Standardize Genotypes

This process standardizes numerically coded genotypes to have a genetic mean of zero and a genetic variance of one. This is useful prior to predictive modeling in order to let each genotype have an equal effect on the response. The process also optionally imputes missing values with zeros.

What do I need?

One Input Data Set, containing all of the marker data is needed for this process. The sample data set used in the following example, the samplegmdata_numgeno data set, is partially shown below.

The original samplegmdata data set described in Data Sets Used in JMP Genomics Processes was computer generated and consists of 1000 rows of individuals with 130 columns corresponding to data on these individuals. Marker data is presented in the two-column allelic format. This data set was recoded using the Recode Genotypes process to generate samplegmdata_numgeno data set. The recoded data set consists of 611 rows with 70 columns. Marker data is presented as numeric variables in the one-column genotypic format.
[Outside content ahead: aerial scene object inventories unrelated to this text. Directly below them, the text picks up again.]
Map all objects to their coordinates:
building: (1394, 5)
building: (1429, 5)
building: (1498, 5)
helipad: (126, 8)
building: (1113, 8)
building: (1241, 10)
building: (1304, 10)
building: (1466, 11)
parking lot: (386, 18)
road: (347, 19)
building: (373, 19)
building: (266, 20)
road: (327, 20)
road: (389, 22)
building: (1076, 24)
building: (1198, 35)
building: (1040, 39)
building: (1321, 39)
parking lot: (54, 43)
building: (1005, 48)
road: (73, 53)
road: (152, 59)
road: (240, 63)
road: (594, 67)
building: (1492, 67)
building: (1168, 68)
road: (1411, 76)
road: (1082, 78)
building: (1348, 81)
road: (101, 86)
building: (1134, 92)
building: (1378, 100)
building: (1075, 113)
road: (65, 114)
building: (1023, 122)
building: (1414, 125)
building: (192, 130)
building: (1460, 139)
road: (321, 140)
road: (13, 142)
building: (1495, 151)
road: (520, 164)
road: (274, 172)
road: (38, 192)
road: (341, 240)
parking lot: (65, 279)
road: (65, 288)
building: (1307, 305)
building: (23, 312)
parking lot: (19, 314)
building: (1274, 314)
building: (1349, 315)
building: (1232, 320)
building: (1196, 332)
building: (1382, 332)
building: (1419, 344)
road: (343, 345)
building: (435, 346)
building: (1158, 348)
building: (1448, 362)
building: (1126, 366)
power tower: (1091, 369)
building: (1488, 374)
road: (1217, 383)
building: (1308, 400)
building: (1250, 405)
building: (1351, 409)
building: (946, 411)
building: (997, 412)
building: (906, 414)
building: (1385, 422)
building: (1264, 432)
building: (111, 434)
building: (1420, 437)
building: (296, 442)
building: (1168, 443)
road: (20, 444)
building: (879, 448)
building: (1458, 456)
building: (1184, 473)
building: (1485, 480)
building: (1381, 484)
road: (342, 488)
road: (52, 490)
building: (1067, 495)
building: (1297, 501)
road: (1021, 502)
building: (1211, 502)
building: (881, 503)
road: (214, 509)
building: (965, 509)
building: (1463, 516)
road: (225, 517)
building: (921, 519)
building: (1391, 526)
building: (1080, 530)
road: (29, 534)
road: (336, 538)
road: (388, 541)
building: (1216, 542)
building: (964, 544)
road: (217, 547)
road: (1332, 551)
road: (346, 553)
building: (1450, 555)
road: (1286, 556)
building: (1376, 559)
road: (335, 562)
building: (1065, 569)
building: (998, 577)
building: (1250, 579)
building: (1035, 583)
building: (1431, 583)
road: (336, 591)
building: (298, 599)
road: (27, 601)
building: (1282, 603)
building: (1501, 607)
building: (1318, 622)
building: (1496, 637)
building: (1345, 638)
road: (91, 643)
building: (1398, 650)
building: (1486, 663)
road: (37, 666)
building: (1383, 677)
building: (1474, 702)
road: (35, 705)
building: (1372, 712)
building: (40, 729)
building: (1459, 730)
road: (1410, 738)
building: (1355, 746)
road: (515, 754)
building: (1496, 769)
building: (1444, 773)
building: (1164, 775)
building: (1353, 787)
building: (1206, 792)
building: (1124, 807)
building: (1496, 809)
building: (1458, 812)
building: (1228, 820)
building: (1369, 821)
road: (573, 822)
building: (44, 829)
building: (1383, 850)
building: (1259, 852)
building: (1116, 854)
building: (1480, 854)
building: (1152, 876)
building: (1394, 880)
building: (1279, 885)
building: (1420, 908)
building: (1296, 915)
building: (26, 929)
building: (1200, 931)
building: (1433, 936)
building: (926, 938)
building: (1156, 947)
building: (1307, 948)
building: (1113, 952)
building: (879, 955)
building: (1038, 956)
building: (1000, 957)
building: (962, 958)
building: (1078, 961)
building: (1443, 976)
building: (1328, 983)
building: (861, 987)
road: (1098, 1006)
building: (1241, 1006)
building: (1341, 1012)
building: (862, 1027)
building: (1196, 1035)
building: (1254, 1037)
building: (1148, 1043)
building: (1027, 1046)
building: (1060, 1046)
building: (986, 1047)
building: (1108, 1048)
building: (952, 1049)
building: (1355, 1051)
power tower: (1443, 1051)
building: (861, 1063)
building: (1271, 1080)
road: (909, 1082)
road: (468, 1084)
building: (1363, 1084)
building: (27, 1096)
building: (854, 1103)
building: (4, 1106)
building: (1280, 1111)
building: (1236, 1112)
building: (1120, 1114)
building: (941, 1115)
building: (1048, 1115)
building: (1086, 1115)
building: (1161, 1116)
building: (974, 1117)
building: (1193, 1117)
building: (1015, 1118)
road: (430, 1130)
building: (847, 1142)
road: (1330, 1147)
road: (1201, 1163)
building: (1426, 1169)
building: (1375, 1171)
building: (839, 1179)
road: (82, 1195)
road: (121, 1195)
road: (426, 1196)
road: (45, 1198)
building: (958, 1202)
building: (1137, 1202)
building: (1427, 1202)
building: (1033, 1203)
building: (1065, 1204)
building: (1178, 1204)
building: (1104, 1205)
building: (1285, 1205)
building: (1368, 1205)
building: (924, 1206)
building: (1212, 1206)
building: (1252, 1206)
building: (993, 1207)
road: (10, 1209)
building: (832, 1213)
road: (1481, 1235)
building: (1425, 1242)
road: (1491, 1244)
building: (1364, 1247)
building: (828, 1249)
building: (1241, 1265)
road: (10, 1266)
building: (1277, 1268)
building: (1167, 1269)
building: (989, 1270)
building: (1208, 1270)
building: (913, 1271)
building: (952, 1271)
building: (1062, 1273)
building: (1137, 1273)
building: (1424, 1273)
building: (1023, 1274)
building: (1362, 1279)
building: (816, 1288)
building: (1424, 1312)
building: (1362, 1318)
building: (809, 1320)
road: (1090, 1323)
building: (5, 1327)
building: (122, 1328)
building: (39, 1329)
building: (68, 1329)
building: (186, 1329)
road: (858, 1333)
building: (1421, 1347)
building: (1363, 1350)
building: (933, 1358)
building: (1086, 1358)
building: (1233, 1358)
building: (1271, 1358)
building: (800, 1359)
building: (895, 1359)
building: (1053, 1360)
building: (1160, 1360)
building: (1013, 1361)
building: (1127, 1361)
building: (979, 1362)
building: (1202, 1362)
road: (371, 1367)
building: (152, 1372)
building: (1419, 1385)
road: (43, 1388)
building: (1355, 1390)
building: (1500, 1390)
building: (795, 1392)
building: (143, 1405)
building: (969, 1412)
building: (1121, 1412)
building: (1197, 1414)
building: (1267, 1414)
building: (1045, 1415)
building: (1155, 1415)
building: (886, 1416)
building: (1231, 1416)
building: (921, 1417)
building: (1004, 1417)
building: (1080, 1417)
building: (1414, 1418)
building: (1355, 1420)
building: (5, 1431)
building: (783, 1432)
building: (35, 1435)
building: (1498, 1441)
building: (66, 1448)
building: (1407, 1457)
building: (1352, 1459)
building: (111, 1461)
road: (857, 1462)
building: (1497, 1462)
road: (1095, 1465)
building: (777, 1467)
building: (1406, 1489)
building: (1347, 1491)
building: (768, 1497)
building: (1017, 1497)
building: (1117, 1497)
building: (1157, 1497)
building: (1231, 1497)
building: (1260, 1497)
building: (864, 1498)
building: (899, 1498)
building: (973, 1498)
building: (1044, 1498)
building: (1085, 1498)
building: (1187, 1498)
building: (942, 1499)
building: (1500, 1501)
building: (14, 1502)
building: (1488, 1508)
Note: The marker variables in the input data set must contain numerically coded genotypes; a data set containing these can be obtained by checking the Create data set with numerically coded genotypes option when you run Marker Properties or by running the Recode Genotypes process.

Output/Results

This process generates a new output data set containing the standardized genotypes. Refer to the Standardize Genotypes output documentation for detailed descriptions of the output of this process.